Months after my diagnosis there was a Worlds Day. I was nominated for an award for my work in the field. As part of my speech of acceptance I told the audience of a hundred or more health professionals, government ministers and high level public servants that I had become HIV positive. You could hear a pin drop. It was a very public coming out. I had done that because I had always been very public about my sexuality.
Coming out publicly about my HIV status was much more difficult and had a greater impact than coming out as a poofter, but to be true to my views on social justice principles it had to be done.
Howard’s death affected me greatly. I decided to leave employment and travelled overseas; a kind of purging. During this time my urge, my desire, my lustfulness, had completely diminished. I didn’t feel safe. I was overly concerned about having sex, partly for fear of infecting others.

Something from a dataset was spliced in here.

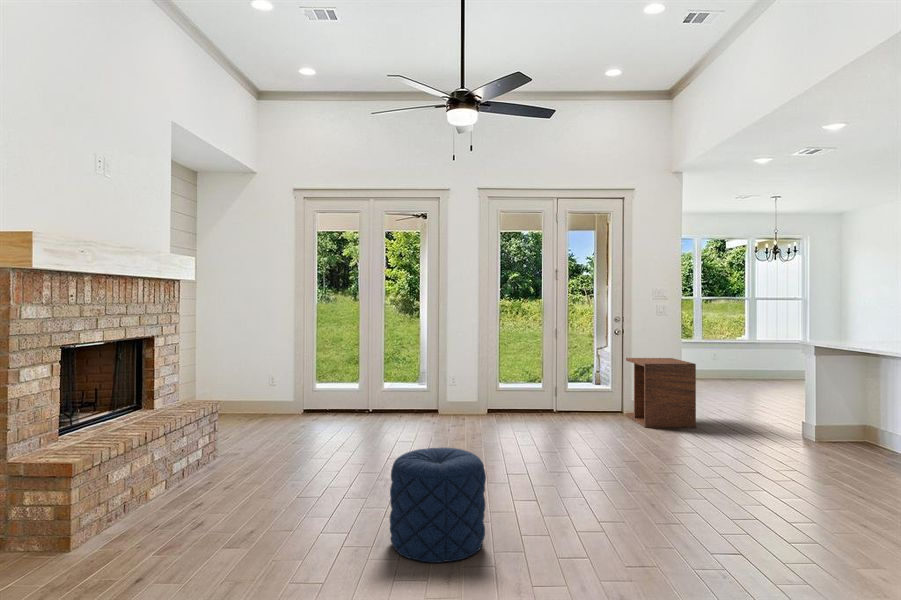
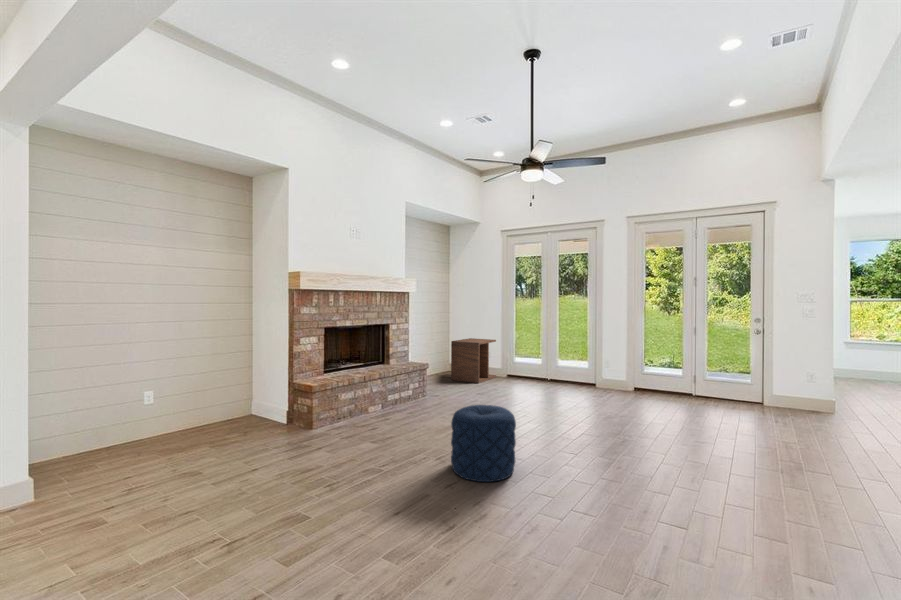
side table: present [626,358,696,428] -> present [451,338,496,383]

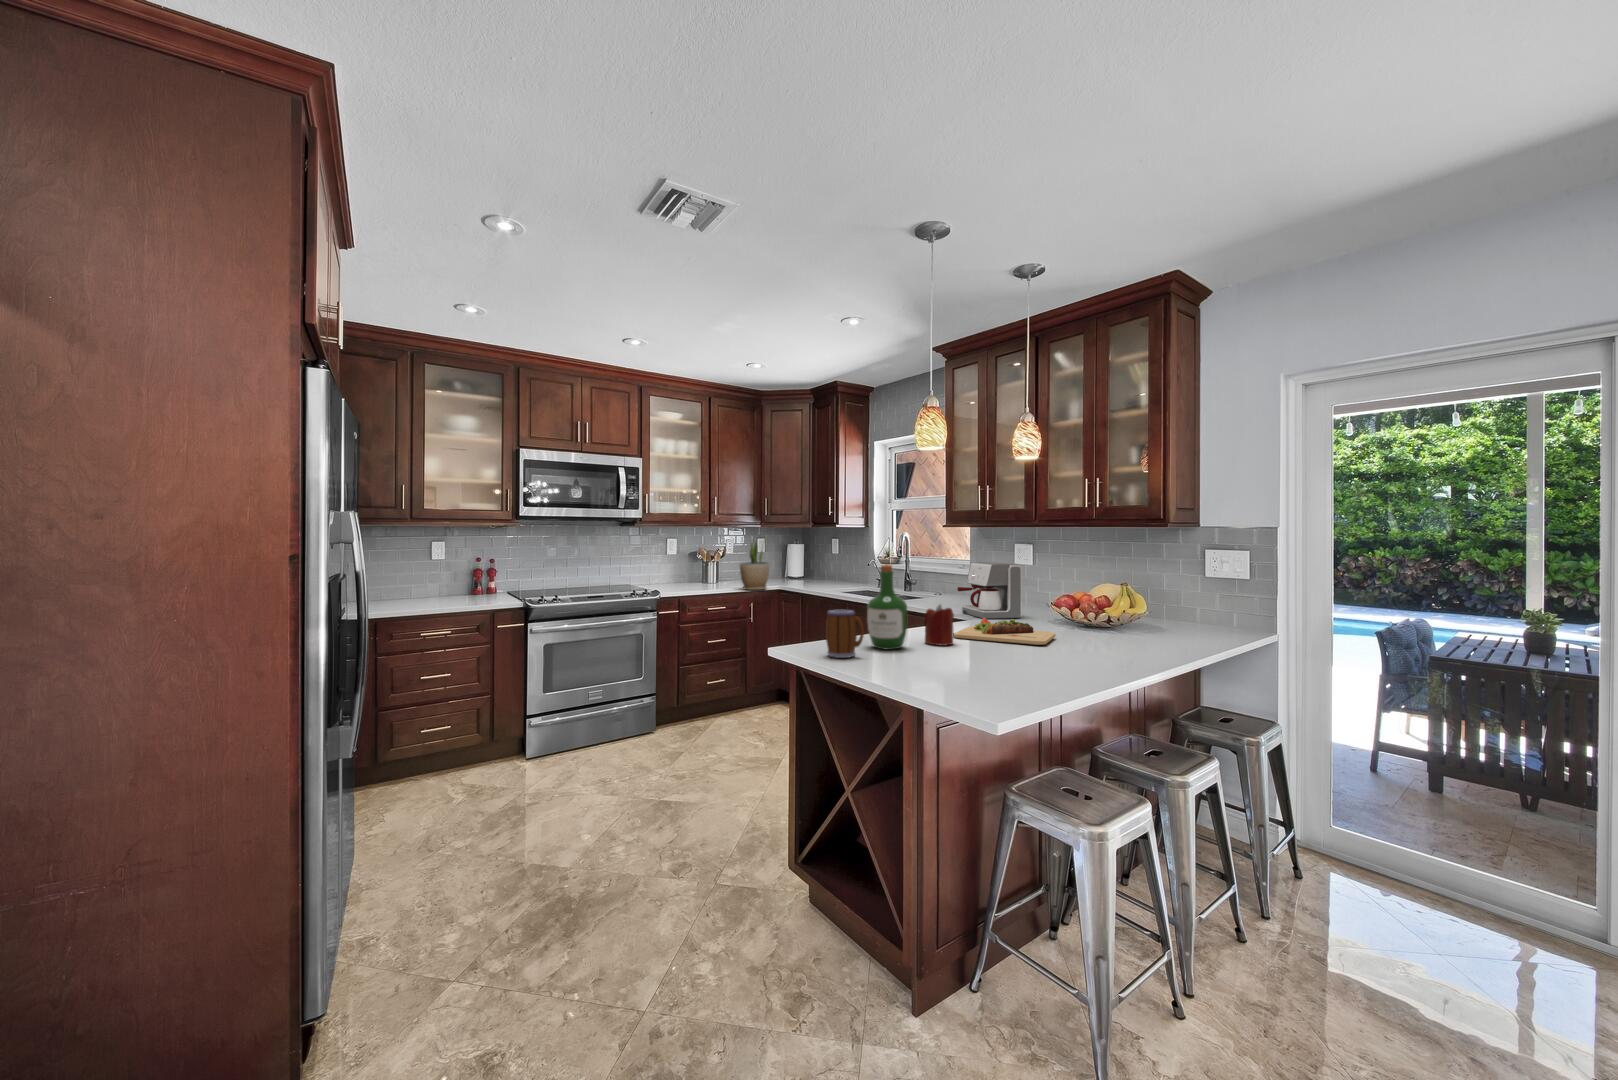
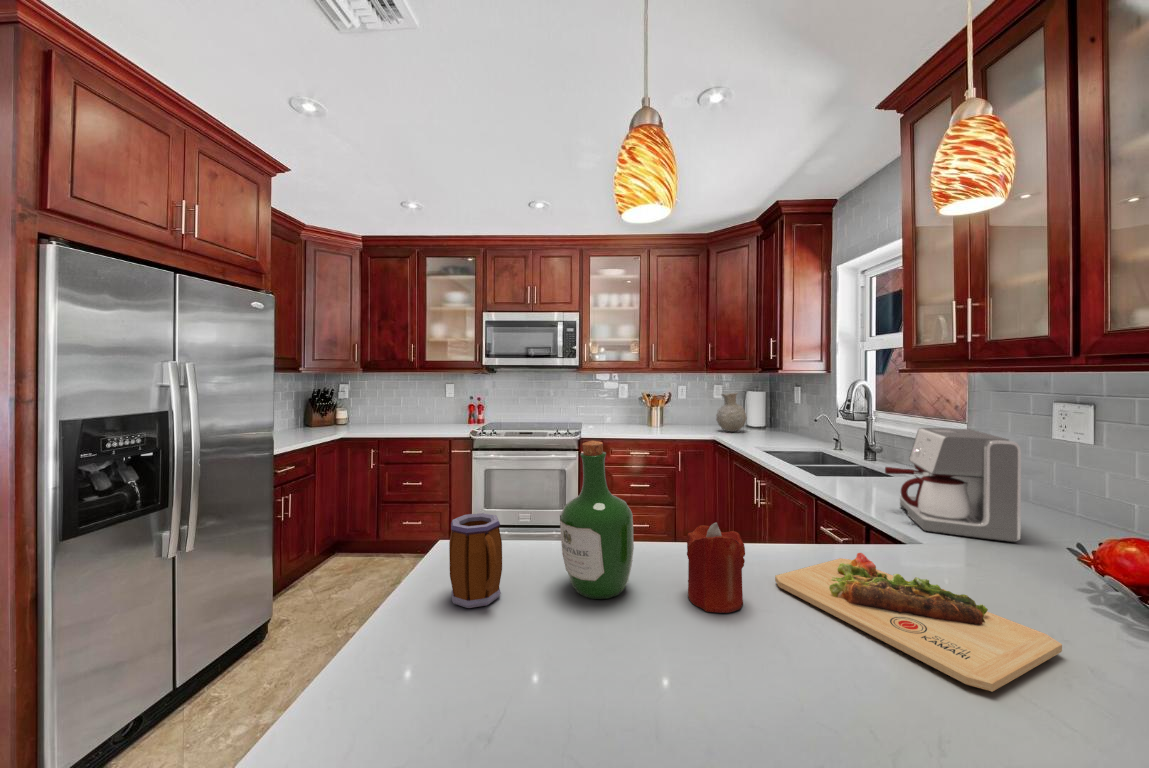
potted plant: present [740,541,769,590] -> none [672,379,702,436]
vase: none [772,547,800,586] -> present [716,393,747,432]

After Howard’s funeral I attended a loss and grief workshop held in a seminary in Brisbane. I found that basically I needed the touch and feel of other humans who I trusted and who I knew cared for me. . . ,
The next serious relationship I had was with another HIV positive man, so there was nothing to negotiate in terms of safe or unsafe sex. I had in fact been having a casual but intense relationship with Patrick for many years; which finally developed into a very good friendship.
On returning to Australia after travelling overseas I moved back to Brisbane and became involved in management committees of both the Queensland Aids Council and Queensland Positive People. This absorbed much of my time and energy. I knew that I was becoming increasingly tired and often exhausted. I had scans, MRIS, ultra-scans, life became a round of doctors surgeries and hospitals.
I lost my libido. I just didn’t want sex anymore, partly no doubt due to the medication I was on. This is a really common experience amongst positive men who are taking anti-depressants on top of their HIV medication. Your desire for intimacy becomes high, your desire for sex low. I had never been a full-on beat or backroom queen, but now my interest was non-existent.
It wasn’t that I felt ugly or diseased because of my HIV status, it was simply a physical thing.
I thought I was going to die in 2003, after diagnosis of kidney cancer. The kidney was removed; I moved to the country with an old friend, nursing myself and waiting to die.
But then slowly I developed a great sense of hope that I was in fact going to live. The depression and I grief that I felt over having lost so many friends, lovers and people that I cared about lifted.
A lot of my generation are dead. One of the reasons I am still alive is that before I was diagnosed with kidney cancer I went on to combination therapy, which built up my immune system. I had the cancerous kidney removed and the day of release from hospital I packed my bags and headed to Sydney.
For me positive sexuality involves so much more than just the sexual act itself. I’ve developed a stronger sense of myself, I enjoy the intimacy between people I have met since I moved back to the east coast; and I have met somebody who I immediately identified with; with whom I have developed an intimate and close friendship. As part of my journey I have discovered that positive sexuality is more than just about cocks and butts. It’s about spending that most precious commodity of all, time, time with another human soul.